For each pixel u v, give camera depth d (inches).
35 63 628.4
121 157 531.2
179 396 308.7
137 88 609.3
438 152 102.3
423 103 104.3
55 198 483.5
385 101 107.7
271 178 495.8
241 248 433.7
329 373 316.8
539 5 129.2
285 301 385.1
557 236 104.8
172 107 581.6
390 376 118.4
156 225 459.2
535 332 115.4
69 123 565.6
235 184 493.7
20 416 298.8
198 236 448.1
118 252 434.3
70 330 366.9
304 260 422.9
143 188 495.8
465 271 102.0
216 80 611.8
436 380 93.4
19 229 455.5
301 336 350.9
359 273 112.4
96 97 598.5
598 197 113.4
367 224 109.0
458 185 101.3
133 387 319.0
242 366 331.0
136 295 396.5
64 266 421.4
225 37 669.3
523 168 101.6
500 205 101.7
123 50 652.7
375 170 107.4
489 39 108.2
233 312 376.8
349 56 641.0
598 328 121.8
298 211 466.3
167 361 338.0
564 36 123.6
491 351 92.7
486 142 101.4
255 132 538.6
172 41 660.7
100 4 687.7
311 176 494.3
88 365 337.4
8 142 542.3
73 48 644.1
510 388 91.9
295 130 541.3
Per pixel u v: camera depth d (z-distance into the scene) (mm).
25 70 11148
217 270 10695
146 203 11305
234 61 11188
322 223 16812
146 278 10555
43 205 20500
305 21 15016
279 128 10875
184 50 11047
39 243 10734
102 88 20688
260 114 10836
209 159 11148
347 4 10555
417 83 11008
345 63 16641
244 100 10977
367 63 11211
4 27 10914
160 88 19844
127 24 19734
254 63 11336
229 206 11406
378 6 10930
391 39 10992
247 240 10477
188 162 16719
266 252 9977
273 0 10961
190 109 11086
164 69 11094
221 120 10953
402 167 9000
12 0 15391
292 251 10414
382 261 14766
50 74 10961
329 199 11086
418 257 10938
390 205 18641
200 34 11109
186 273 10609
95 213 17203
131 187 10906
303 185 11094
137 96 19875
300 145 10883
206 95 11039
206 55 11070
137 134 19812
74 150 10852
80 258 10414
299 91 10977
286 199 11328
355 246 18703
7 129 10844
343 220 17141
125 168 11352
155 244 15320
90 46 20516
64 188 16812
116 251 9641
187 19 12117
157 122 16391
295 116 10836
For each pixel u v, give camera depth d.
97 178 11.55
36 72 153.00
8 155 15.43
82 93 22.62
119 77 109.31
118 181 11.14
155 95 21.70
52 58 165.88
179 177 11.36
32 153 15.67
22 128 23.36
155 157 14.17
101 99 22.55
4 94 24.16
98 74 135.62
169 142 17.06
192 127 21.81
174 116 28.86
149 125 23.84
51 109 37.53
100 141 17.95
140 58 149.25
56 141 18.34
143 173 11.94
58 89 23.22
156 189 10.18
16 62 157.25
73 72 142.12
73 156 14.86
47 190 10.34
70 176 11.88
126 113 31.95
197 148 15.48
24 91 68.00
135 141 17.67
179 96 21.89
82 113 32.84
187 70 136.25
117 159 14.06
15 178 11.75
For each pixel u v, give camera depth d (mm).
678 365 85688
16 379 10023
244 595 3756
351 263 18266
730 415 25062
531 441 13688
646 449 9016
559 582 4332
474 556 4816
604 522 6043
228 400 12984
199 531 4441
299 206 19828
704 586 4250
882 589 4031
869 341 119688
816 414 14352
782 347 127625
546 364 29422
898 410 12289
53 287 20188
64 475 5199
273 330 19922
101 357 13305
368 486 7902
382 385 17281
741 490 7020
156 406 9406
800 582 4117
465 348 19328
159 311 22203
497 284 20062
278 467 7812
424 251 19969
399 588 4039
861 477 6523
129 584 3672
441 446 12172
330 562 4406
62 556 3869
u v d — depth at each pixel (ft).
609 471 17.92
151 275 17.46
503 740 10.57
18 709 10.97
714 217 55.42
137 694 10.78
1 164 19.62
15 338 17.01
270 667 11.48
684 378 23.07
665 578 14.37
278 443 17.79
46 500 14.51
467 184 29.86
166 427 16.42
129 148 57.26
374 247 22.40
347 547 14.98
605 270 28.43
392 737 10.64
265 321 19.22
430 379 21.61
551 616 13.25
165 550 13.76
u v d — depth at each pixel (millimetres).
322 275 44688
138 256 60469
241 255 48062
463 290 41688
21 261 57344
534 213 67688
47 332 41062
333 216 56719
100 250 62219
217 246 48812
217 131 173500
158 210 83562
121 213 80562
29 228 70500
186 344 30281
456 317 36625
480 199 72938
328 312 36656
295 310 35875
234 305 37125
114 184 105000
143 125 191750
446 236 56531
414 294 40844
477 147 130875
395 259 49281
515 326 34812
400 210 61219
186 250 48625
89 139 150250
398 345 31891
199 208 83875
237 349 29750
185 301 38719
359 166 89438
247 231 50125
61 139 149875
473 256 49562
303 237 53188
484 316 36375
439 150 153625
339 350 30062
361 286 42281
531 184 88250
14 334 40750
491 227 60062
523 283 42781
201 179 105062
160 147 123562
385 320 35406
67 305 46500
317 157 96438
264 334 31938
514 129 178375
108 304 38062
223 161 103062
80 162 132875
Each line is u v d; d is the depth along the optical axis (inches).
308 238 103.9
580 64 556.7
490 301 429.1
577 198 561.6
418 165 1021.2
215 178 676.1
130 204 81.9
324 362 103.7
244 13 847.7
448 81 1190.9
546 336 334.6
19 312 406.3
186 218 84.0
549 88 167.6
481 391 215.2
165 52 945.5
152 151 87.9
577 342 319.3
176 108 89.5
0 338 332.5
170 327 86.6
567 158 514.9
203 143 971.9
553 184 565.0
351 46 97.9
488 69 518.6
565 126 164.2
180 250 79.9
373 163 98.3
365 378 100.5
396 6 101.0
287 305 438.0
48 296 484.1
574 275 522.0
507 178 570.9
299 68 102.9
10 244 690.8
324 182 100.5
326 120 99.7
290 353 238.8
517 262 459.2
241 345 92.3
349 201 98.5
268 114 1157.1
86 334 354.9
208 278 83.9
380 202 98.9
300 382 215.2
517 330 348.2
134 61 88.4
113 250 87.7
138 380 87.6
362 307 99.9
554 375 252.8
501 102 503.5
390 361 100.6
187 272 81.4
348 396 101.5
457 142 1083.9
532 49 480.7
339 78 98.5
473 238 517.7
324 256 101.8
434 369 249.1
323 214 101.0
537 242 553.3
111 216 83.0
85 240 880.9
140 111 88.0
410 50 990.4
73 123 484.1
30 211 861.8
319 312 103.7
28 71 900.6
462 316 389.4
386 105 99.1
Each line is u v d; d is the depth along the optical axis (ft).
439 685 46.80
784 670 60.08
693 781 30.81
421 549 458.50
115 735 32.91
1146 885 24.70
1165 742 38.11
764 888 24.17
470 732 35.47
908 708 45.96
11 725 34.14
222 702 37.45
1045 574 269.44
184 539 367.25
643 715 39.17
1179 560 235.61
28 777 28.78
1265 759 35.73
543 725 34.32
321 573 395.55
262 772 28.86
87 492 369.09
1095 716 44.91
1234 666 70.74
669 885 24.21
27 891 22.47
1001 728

────

* Activity
Could you write out all the records exactly, please?

* Task answer
For each pixel u v, give camera depth d (inches).
35 63 628.4
121 157 531.2
179 396 308.7
137 88 609.3
438 152 102.3
423 103 104.3
55 198 483.5
385 101 107.7
271 178 495.8
241 248 433.7
329 373 316.8
539 5 129.2
285 301 385.1
557 236 104.8
172 107 581.6
390 376 118.4
156 225 459.2
535 332 115.4
69 123 565.6
235 184 493.7
20 416 298.8
198 236 448.1
118 252 434.3
70 330 366.9
304 260 422.9
143 188 495.8
465 271 102.0
216 80 611.8
436 380 93.4
19 229 455.5
301 336 350.9
359 273 112.4
96 97 598.5
598 197 113.4
367 224 109.0
458 185 101.3
133 387 319.0
242 366 331.0
136 295 396.5
64 266 421.4
225 37 669.3
523 168 101.6
500 205 101.7
123 50 652.7
375 170 107.4
489 39 108.2
233 312 376.8
349 56 641.0
598 328 121.8
298 211 466.3
167 361 338.0
564 36 123.6
491 351 92.7
486 142 101.4
255 132 538.6
172 41 660.7
100 4 687.7
311 176 494.3
88 365 337.4
8 142 542.3
73 48 644.1
510 388 91.9
295 130 541.3
Per pixel u v: camera depth d (z-distance into the scene) (mm).
25 70 11148
217 270 10695
146 203 11305
234 61 11188
322 223 16812
146 278 10555
43 205 20500
305 21 15016
279 128 10875
184 50 11047
39 243 10734
102 88 20688
260 114 10836
209 159 11148
347 4 10555
417 83 11008
345 63 16641
244 100 10977
367 63 11211
4 27 10914
160 88 19844
127 24 19734
254 63 11336
229 206 11406
378 6 10930
391 39 10992
247 240 10477
188 162 16719
266 252 9977
273 0 10961
190 109 11086
164 69 11094
221 120 10953
402 167 9000
12 0 15391
292 251 10414
382 261 14766
50 74 10961
329 199 11086
418 257 10938
390 205 18641
200 34 11109
186 273 10609
95 213 17203
131 187 10906
303 185 11094
137 96 19875
300 145 10883
206 95 11039
206 55 11070
137 134 19812
74 150 10852
80 258 10414
299 91 10977
286 199 11328
355 246 18703
7 129 10844
343 220 17141
125 168 11352
155 244 15320
90 46 20516
64 188 16812
116 251 9641
187 19 12117
157 122 16391
295 116 10836
For each pixel u v, give camera depth d.
97 178 11.55
36 72 153.00
8 155 15.43
82 93 22.62
119 77 109.31
118 181 11.14
155 95 21.70
52 58 165.88
179 177 11.36
32 153 15.67
22 128 23.36
155 157 14.17
101 99 22.55
4 94 24.16
98 74 135.62
169 142 17.06
192 127 21.81
174 116 28.86
149 125 23.84
51 109 37.53
100 141 17.95
140 58 149.25
56 141 18.34
143 173 11.94
58 89 23.22
156 189 10.18
16 62 157.25
73 72 142.12
73 156 14.86
47 190 10.34
70 176 11.88
126 113 31.95
197 148 15.48
24 91 68.00
135 141 17.67
179 96 21.89
82 113 32.84
187 70 136.25
117 159 14.06
15 178 11.75
For each pixel u v, give camera depth d (mm).
678 365 85688
16 379 10023
244 595 3756
351 263 18266
730 415 25062
531 441 13688
646 449 9016
559 582 4332
474 556 4816
604 522 6043
228 400 12984
199 531 4441
299 206 19828
704 586 4250
882 589 4031
869 341 119688
816 414 14352
782 347 127625
546 364 29422
898 410 12289
53 287 20188
64 475 5199
273 330 19922
101 357 13305
368 486 7902
382 385 17281
741 490 7020
156 406 9406
800 582 4117
465 348 19328
159 311 22203
497 284 20062
278 467 7812
424 251 19969
399 588 4039
861 477 6523
129 584 3672
441 446 12172
330 562 4406
62 556 3869
u v d — depth at each pixel (ft).
609 471 17.92
151 275 17.46
503 740 10.57
18 709 10.97
714 217 55.42
137 694 10.78
1 164 19.62
15 338 17.01
270 667 11.48
684 378 23.07
665 578 14.37
278 443 17.79
46 500 14.51
467 184 29.86
166 427 16.42
129 148 57.26
374 247 22.40
347 547 14.98
605 270 28.43
392 737 10.64
265 321 19.22
430 379 21.61
551 616 13.25
165 550 13.76
u v d — depth at each pixel (millimetres).
322 275 44688
138 256 60469
241 255 48062
463 290 41688
21 261 57344
534 213 67688
47 332 41062
333 216 56719
100 250 62219
217 246 48812
217 131 173500
158 210 83562
121 213 80562
29 228 70500
186 344 30281
456 317 36625
480 199 72938
328 312 36656
295 310 35875
234 305 37125
114 184 105000
143 125 191750
446 236 56531
414 294 40844
477 147 130875
395 259 49281
515 326 34812
400 210 61219
186 250 48625
89 139 150250
398 345 31891
199 208 83875
237 349 29750
185 301 38719
359 166 89438
247 231 50125
61 139 149875
473 256 49562
303 237 53188
484 316 36375
439 150 153625
339 350 30062
361 286 42281
531 184 88250
14 334 40750
491 227 60062
523 283 42781
201 179 105062
160 147 123562
385 320 35406
67 305 46500
317 157 96438
264 334 31938
514 129 178375
108 304 38062
223 161 103062
80 162 132875
Each line is u v d; d is the depth along the optical axis (inches).
308 238 103.9
580 64 556.7
490 301 429.1
577 198 561.6
418 165 1021.2
215 178 676.1
130 204 81.9
324 362 103.7
244 13 847.7
448 81 1190.9
546 336 334.6
19 312 406.3
186 218 84.0
549 88 167.6
481 391 215.2
165 52 945.5
152 151 87.9
577 342 319.3
176 108 89.5
0 338 332.5
170 327 86.6
567 158 514.9
203 143 971.9
553 184 565.0
351 46 97.9
488 69 518.6
565 126 164.2
180 250 79.9
373 163 98.3
365 378 100.5
396 6 101.0
287 305 438.0
48 296 484.1
574 275 522.0
507 178 570.9
299 68 102.9
10 244 690.8
324 182 100.5
326 120 99.7
290 353 238.8
517 262 459.2
241 345 92.3
349 201 98.5
268 114 1157.1
86 334 354.9
208 278 83.9
380 202 98.9
300 382 215.2
517 330 348.2
134 61 88.4
113 250 87.7
138 380 87.6
362 307 99.9
554 375 252.8
501 102 503.5
390 361 100.6
187 272 81.4
348 396 101.5
457 142 1083.9
532 49 480.7
339 78 98.5
473 238 517.7
324 256 101.8
434 369 249.1
323 214 101.0
537 242 553.3
111 216 83.0
85 240 880.9
140 111 88.0
410 50 990.4
73 123 484.1
30 211 861.8
319 312 103.7
28 71 900.6
462 316 389.4
386 105 99.1
Each line is u v d; d is the depth along the optical axis (ft).
439 685 46.80
784 670 60.08
693 781 30.81
421 549 458.50
115 735 32.91
1146 885 24.70
1165 742 38.11
764 888 24.17
470 732 35.47
908 708 45.96
11 725 34.14
222 702 37.45
1045 574 269.44
184 539 367.25
643 715 39.17
1179 560 235.61
28 777 28.78
1265 759 35.73
543 725 34.32
321 573 395.55
262 772 28.86
87 492 369.09
1095 716 44.91
1234 666 70.74
669 885 24.21
27 891 22.47
1001 728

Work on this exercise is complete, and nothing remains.